The city of Hamden is at it again. From the Planning and Zoning Commission to the mayor himself, everyone wants Quinnipiac students either gone or under stricter regulations. Last week, the Chronicle interviewed the current mayor, Curt Leng. Leng came into office in May and has decided to chit chat with students, including us, informing us about his new policies.
If you read the article, you would have noticed that the mayor suggested that students apply to live off-campus in non-Quinnipiac housing.
The current way to go about living off campus is by looking at houses that you like, contacting the landlord and then signing a lease. The same process that everyone else in the community and state goes through when looking to rent a house.
Good ‘ole Leng wants students to be the exception to that process.

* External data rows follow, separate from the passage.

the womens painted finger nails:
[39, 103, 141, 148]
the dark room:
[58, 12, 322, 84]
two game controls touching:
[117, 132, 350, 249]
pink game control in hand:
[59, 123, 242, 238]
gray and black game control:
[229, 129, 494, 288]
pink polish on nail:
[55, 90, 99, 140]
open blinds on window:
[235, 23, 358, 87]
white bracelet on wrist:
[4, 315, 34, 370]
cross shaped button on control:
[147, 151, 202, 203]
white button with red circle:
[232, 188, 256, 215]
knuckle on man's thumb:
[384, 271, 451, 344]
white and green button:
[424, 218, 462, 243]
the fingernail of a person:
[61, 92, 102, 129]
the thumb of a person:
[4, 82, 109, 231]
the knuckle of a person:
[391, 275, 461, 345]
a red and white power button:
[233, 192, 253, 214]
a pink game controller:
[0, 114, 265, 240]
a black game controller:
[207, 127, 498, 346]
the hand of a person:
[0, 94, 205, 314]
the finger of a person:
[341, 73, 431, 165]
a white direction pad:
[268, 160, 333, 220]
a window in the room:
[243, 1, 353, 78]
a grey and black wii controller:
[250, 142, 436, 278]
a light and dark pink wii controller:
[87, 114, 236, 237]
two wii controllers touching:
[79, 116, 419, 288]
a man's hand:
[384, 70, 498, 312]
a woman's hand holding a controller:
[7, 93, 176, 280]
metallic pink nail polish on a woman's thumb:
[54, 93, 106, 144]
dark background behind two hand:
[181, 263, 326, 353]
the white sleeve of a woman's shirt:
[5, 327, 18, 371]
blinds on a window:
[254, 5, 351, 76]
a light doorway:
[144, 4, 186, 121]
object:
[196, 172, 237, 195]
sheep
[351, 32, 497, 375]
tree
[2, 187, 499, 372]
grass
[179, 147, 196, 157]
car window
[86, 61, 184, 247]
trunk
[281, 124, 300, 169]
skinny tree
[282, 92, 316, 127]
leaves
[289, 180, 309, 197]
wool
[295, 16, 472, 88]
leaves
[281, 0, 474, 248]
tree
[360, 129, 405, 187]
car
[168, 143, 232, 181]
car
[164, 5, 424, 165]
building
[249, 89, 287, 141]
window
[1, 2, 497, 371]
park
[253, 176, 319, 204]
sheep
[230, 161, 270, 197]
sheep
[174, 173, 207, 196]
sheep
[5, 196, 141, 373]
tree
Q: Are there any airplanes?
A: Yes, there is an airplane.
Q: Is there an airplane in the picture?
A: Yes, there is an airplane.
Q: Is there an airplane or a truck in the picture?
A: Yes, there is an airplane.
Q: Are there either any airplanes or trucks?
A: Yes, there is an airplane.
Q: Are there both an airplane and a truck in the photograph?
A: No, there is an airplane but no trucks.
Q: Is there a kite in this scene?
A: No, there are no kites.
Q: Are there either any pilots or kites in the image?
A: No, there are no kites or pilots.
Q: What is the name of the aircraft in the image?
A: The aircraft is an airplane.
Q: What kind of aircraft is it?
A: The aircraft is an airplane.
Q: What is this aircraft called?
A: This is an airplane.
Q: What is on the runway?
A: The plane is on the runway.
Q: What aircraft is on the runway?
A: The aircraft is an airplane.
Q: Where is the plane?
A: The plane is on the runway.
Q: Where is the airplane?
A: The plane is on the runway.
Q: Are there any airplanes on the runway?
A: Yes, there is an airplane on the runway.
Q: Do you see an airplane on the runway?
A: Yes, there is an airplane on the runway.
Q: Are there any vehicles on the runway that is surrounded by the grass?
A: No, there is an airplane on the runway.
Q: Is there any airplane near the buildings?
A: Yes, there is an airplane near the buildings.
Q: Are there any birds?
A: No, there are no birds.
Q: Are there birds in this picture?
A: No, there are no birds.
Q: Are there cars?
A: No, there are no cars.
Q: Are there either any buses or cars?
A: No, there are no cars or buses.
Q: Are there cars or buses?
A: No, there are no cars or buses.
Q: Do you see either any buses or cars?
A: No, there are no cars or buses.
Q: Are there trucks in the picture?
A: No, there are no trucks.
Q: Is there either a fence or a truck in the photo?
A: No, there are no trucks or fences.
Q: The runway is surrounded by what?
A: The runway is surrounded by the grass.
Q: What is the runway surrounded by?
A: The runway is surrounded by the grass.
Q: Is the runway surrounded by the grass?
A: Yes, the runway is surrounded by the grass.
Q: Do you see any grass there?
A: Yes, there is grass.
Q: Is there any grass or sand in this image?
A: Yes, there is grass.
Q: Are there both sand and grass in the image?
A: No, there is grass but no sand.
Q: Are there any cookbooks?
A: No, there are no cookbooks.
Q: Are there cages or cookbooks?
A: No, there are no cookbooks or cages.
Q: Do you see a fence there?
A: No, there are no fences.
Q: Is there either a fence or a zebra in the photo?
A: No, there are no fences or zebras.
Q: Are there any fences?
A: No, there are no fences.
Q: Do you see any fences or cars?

Direct quote: “That allows the university [to have] some more control over real problematic locations,” Leng said. “Because the vast majority of our off-campus students are not causing problems in our neighborhoods, but the ones that do and do repeatedly should be dealt with.”
By making students apply, you are taking the aspect of living off-campus away. Students move off campus so they don’t have to abide to university rules. It’s called “growing up.” In fact, it’s what real real people do all the time. They live in rented homes and when they throw parties and the music gets too loud, the police come and tell them to turn it down.
If students were written up freshman year, this in no way affects their ability to live off-campus. Would you make grown men and women apply to live in a rented home even if they have previously gotten arrested? No. And the mayor is saying we should make kids apply to live off campus if they’ve caused problems previously? Doing so is treating students like they’re a different type of resident completely.
Leng also said he wanted to have the university discipline the students who cause problems for police and residents.
Cause problems…for the police. Isn’t their job…to solve problems…in the community? Hm. No wonder Lahey is peacing out to North Haven.
I just want to address that Lahey said in an interview with the New Haven Register that of the 1,300 students who live off-campus, most of the problems involve about 40 of those students living in eight to 10 privately owned homes. I’m pretty sure the police can handle this one on their own.
“If someone’s just making some noise, I’m not looking to have them arrested, to have them have a record,” Leng said. “Whereas if we’re working together with the university and we have a number of problems in a particular house, we could have a ‘three strikes and you’re out’ type of rule where the university then says ‘Look, you didn’t follow our code of conduct and you can’t live in the neighborhood.’”
What are we, in the third grade? These students living off campus are paying monthly rent, paying for cable and Wi-Fi, paying for gas, food, cleaning their houses and you want to enforce a three-strike system?
What really kills me is that he wants RAs to patrol those areas with the cops — good one. I’m an RA and if he thinks I’m going to go to a privately-rented house party to tell students to quiet down with the Hamden police next me, he’s very wrong.
The town keeps blaming Quinnipiac for the students living off-campus who are rowdy and it is literally the Hamden police’s job to address these problems, just like every other town. Well if they’re going to blame us, it’s time we speak up for ourselves.
As some of you might know, the elections for the Mayor of Hamden are coming up and we have the ability to vote. I suggest you search the Internet to see what these candidates are saying and make in impact in your community by utilizing your right to vote.